Challenge 1 : Metadata Map Growth
LittleFS stores everything as an object, so thousands of tiny files equals thousands of metadata nodes.
This caused:
- directory traversals to slow
- mount times to spike
- metadata blocks to balloon
- free-space reports to become misleading
Fix
- Stop creating thousands of tiny files
- Switch to:
- journaling logs
- consolidated structured files
- daily or hourly rollovers
- Introduce automatic log compaction
After this, mount time dropped from unpredictable to consistent.
Challenge 2 : Write Amplification
A tiny config write could trigger:
- metadata updates
- block relocations
- garbage-collection runs
We measured up to 5× more flash writes than anticipated.
Fix
- Cache frequently accessed state in RAM
- Batch updates
- Migrate config formats to compact, single-write structures
- Reduce rewrite frequency of stable values
This dramatically reduced flash wear.
Challenge 3 : Random Latency Spikes From GC
LittleFS performs background or opportunistic garbage collection.
Under load, that meant:
- random multi-millisecond stalls
- blocking writes during critical logic
- interrupts missing their windows
These were the hardest to debug because they looked like timing bugs in unrelated code.
Fix
- Absolutely no filesystem writes in ISR or time-critical paths
- Introduce a dedicated filesystem worker thread
- Buffer everything
- Schedule GC during idle periods
The system became far more deterministic.
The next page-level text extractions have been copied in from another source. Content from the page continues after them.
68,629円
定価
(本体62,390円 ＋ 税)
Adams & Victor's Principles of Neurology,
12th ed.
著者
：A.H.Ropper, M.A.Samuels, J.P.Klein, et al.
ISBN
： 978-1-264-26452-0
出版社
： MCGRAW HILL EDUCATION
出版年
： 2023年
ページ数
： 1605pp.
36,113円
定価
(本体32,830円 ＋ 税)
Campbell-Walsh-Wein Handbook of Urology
SPIFFS: Simple, Lightweight… Until You Push It
SPIFFS shines when storing a handful of persistent files.
But as soon as the filesystem needed structure, or file churn increased, problems emerged.
Challenge 1 : No Directory Support
We quickly hit limitations when trying to categorize or separate data.
Everything lived in a flat namespace → naming collisions + scaling pain.
Fix
- Emulate directory structure via naming conventions
- Or migrate to LittleFS where proper hierarchy was required
Challenge 2 : Slow Reads/Writes Under Increasing Load
SPIFFS is optimized for simple cases.
When storing a mix of large and small files:
- read times increased
- writes slowed due to full-block erasures
- latency became inconsistent
Fix
- Move large or frequently updated content to other filesystems
- Keep SPIFFS only for small, rarely updated system files
Challenge 3 : Heavy Full-Block Rewrites
SPIFFS tends to rewrite entire blocks for even small updates.
This greatly accelerated wear.
Fix
- Avoid any append-heavy use case
- Keep files static
- Adopt alternative FS for dynamic workloads
Over time, most SPIFFS usage was migrated out.
Implementation Patterns That Finally Stabilized Everything
Pattern 1 : Hybrid Filesystem Architecture
No filesystem does everything well.
We fixed stability by:
- placing frequently changing data in flash-friendly FS
- placing bulk sequential data in simple FS
- avoiding one-size-fits-all storage layouts
This reduced corruption and improved longevity.
Pattern 2 : Never Allow Real-Time Logic to Write to Flash
At any point, the filesystem can stall.
Writes must be buffered, deferred, or batch-processed.
This alone eliminated:
- timing jitter
- DMA starvation
- ISR instability
Pattern 3 : Avoid Small File Explosions
Tiny files wreck metadata, fragmentation, mount times, and wear.
Consolidation was the universal solution.
Pattern 4 : Validate Filesystem State After OTA or Crashes
We caught issues early by scanning and rebuilding metadata structures after updates.
Takeaways: Filesystems Are Not Just APIs : They’re Architecture
1. Decide based on workload, not marketing tags
Different workflows break different filesystems.
2. Flash writes must be treated as expensive and unpredictable
Never write synchronously from critical paths.
3. Hybrid layouts solve more than they complicate
No single FS is universally reliable.
4. Flash health monitoring is essential
Wear tells you where architecture is wrong.
5. Always assume the device will lose power at the worst possible moment
LittleFS shines here; FATFS does not.